An exact copy is required of every line from the one with "right elbow: (177, 291)" through the end of the data below, and the pictures must stay out of it.

Collection entries:
+--
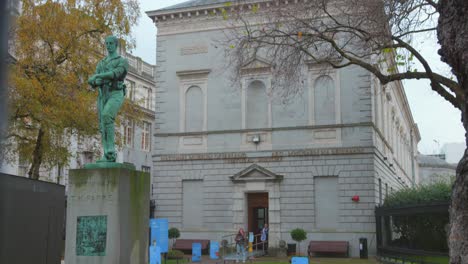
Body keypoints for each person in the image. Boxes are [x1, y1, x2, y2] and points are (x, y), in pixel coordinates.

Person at [88, 35, 128, 162]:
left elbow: (115, 74)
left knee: (107, 115)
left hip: (116, 93)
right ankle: (107, 154)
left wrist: (99, 76)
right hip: (103, 94)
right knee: (103, 125)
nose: (109, 45)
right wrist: (94, 81)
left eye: (111, 43)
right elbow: (93, 80)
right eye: (107, 43)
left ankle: (110, 149)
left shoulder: (121, 61)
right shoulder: (102, 63)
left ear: (116, 45)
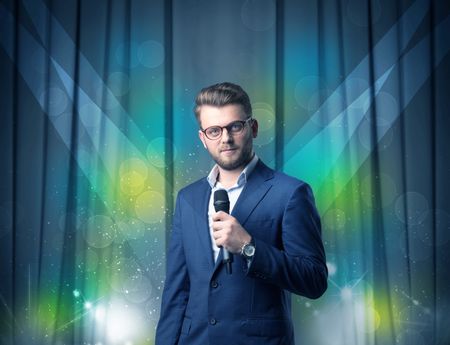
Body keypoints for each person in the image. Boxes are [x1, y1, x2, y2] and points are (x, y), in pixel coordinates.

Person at [155, 82, 327, 345]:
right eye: (214, 130)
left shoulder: (291, 193)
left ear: (252, 128)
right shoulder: (187, 199)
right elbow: (177, 291)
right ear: (203, 138)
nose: (225, 138)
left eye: (234, 126)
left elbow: (313, 280)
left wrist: (249, 247)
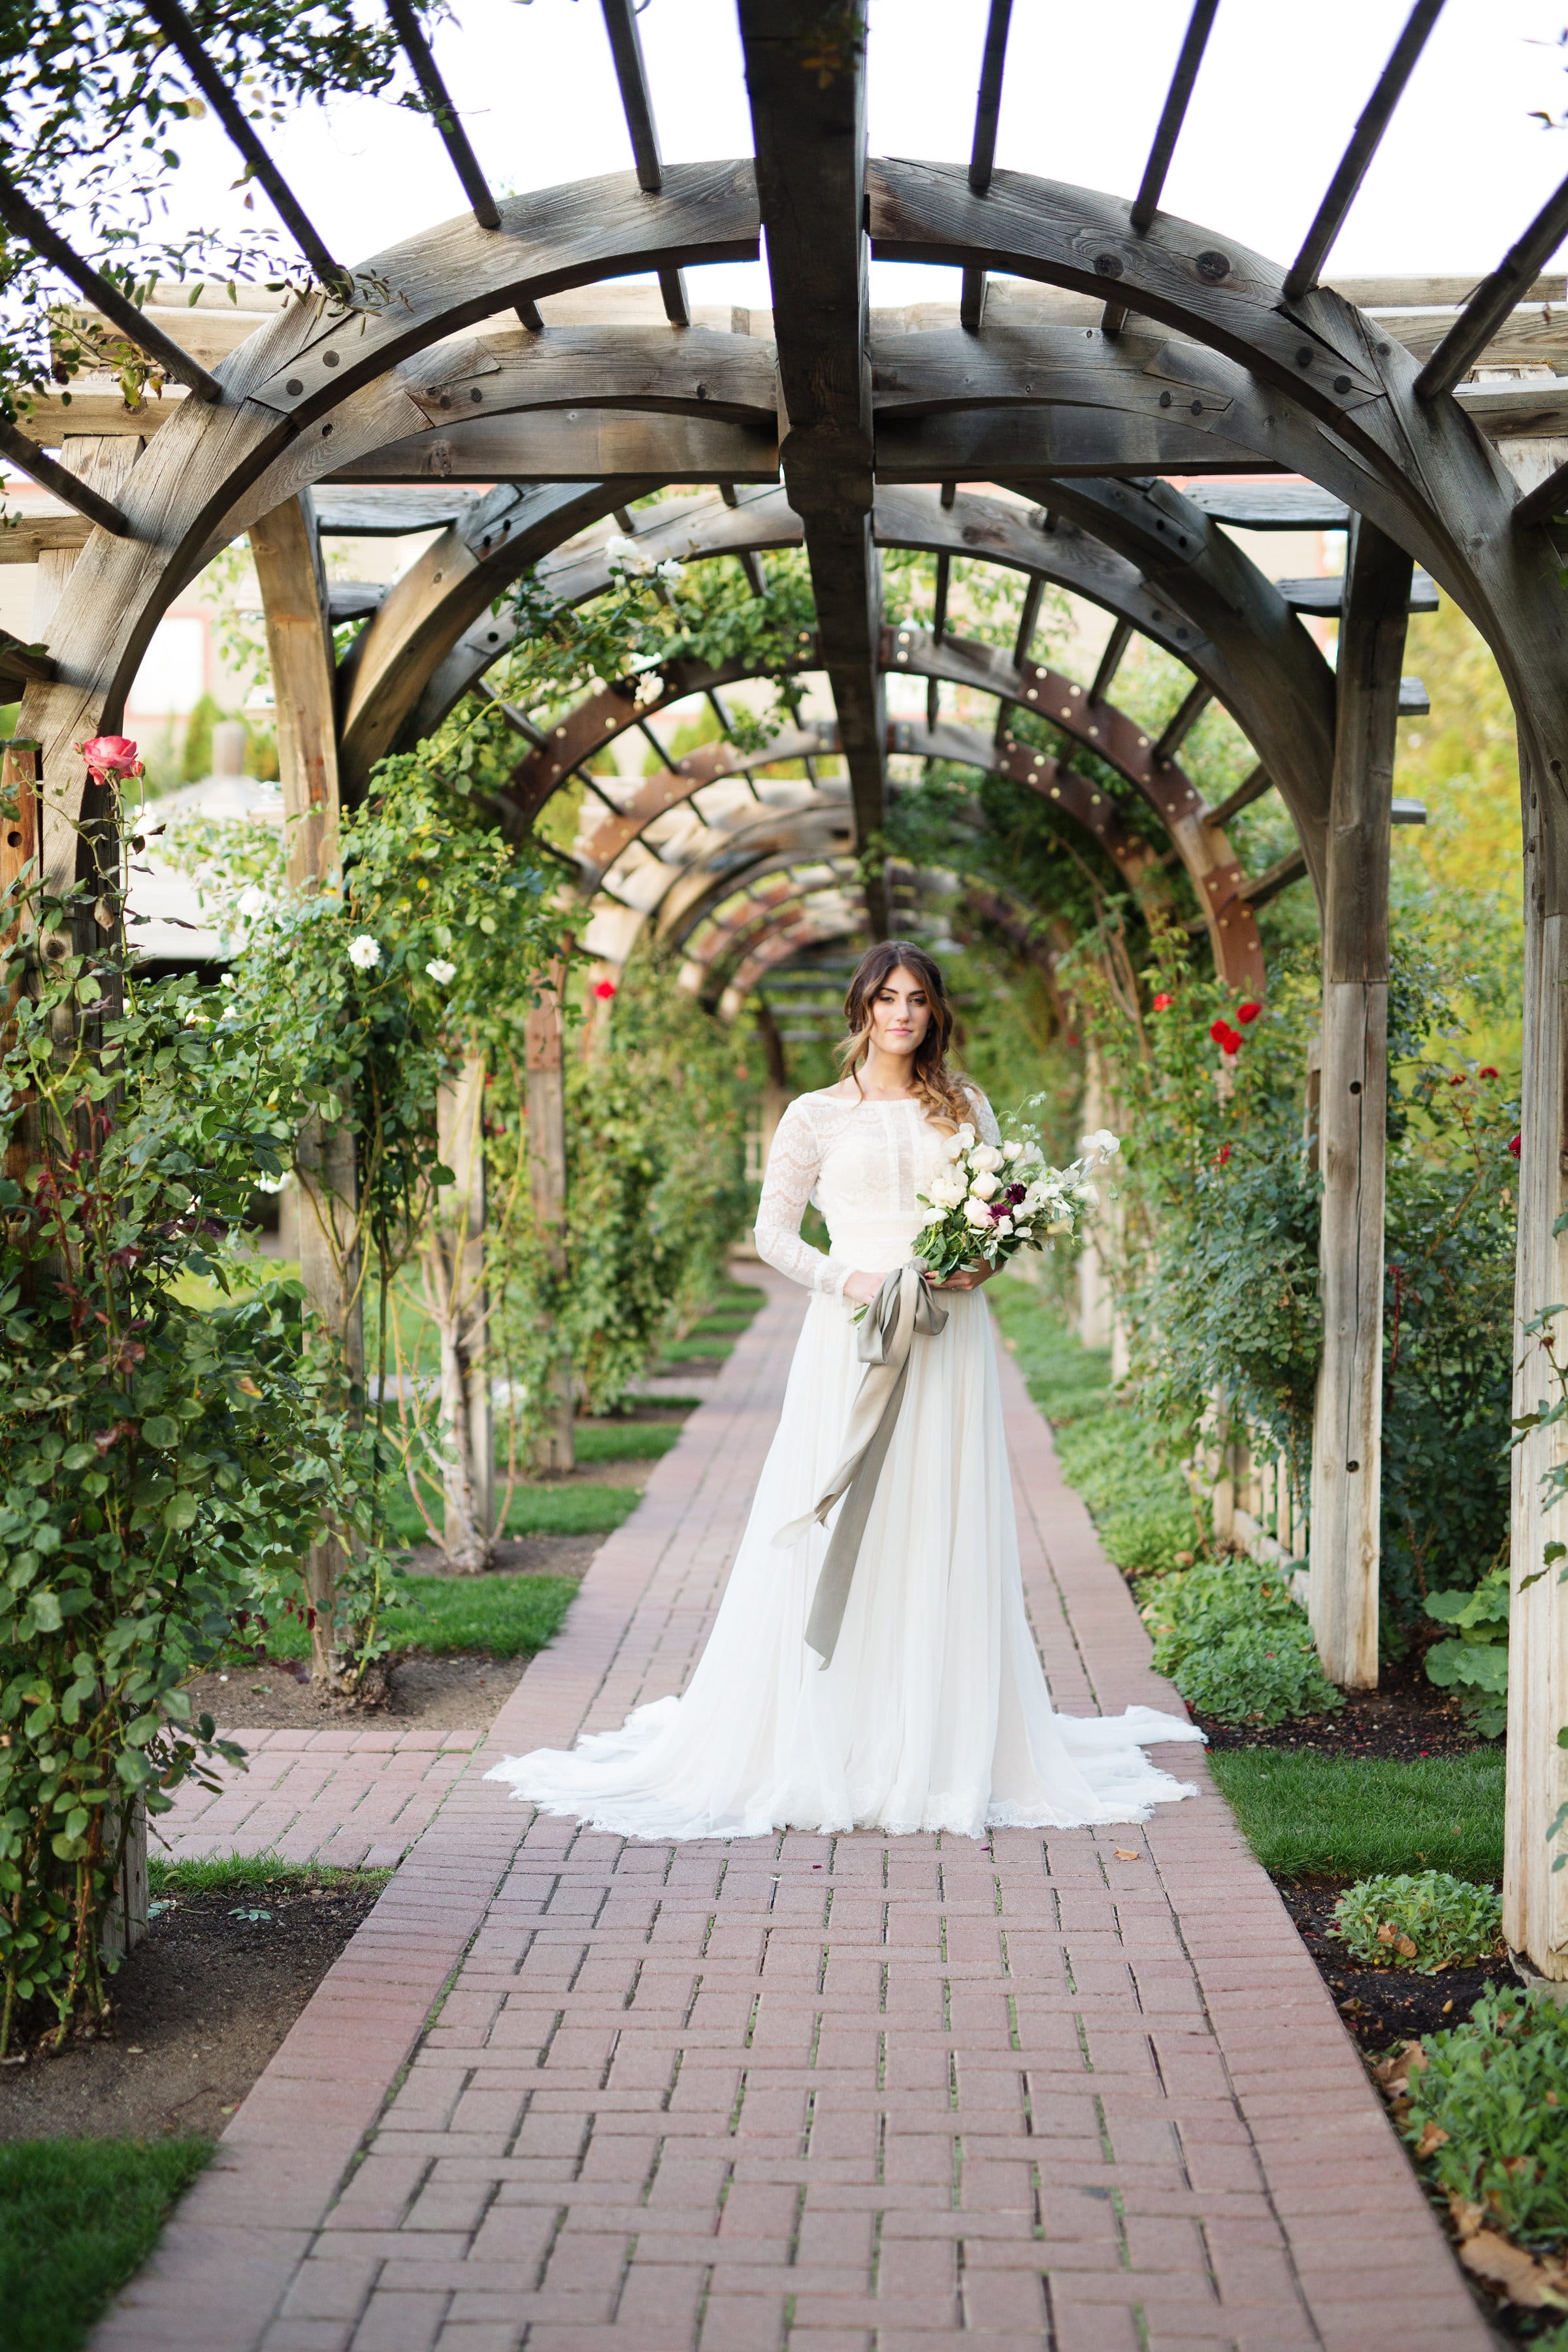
+--
## Solution for this exercise
right elbow: (177, 291)
right ear: (203, 138)
nose: (225, 138)
left eye: (234, 126)
left elbow: (313, 280)
left wrist: (249, 247)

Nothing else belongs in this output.